It is Erotica this week, so after Wednesday most of my week is going to be spent having mechanics from Dudley tell me about their sex lives. I don't want to hear about the sex lives of ugly people, but at least the fact they talk in a funny way makes up for what they are saying.
'y'am loiks it up the bum'
Last time I met lots of tranvestites who worked in the building trade, they had big thick arms and dressed liked Tory wives from the home counties. The ones I chatted too seemed quite pleasant until they kept going on about how they wanted their winky chopped off.

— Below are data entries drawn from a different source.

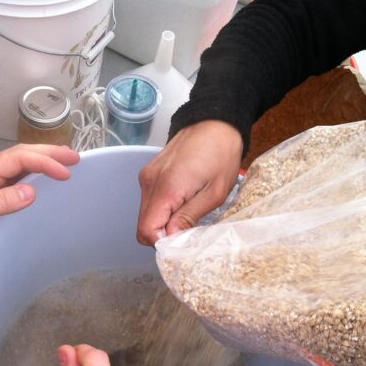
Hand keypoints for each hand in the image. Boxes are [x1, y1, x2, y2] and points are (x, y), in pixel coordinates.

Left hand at [0, 144, 79, 252]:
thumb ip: (1, 202)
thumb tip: (31, 192)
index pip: (20, 159)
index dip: (45, 162)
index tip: (66, 173)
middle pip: (23, 154)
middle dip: (50, 153)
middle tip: (76, 158)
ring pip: (22, 163)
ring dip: (45, 160)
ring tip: (67, 162)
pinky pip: (18, 176)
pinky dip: (36, 173)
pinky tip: (47, 178)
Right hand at [137, 120, 242, 245]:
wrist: (214, 122)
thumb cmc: (221, 153)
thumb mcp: (215, 193)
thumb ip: (189, 217)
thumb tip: (171, 239)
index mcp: (166, 188)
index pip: (147, 231)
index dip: (163, 242)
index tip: (182, 241)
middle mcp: (150, 182)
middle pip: (144, 226)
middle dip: (163, 234)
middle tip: (189, 229)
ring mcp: (147, 177)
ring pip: (146, 215)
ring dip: (164, 222)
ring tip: (189, 211)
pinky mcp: (149, 174)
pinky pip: (150, 201)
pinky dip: (162, 209)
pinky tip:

In preperation for being hit with this barrage of filth and debauchery I have got in some supplies of food to help cleanse the spirit. Lots of green tea and some mangos. I am going to have to buy some more mangos now as I ate most of them last night as they were too tasty looking. I love mangos me, if I was James Bond, Goldfinger would just have to send in a girl with a tray of mangos and I would probably crack.
James: So do you expect me to talk?
Goldfinger: No Mr Bond, I expect you to die.
James: Aren't you supposed to try and use mangos on me?
Goldfinger: Nope, lasers hurt more.
James: This dialogue doesn't make much sense anymore.
Goldfinger: Not really, fancy a mango?
James: Oh yes please. Can I have a knife so I don't make a mess?
Goldfinger: Of course, I just had the carpets cleaned you know.
ACTION: James takes knife and stabs Goldfinger with it and then runs off with a girl and a nice car, and more mangos.
FIN.
Also at Erotica will be some people who work in porn, most of them think I am gay too.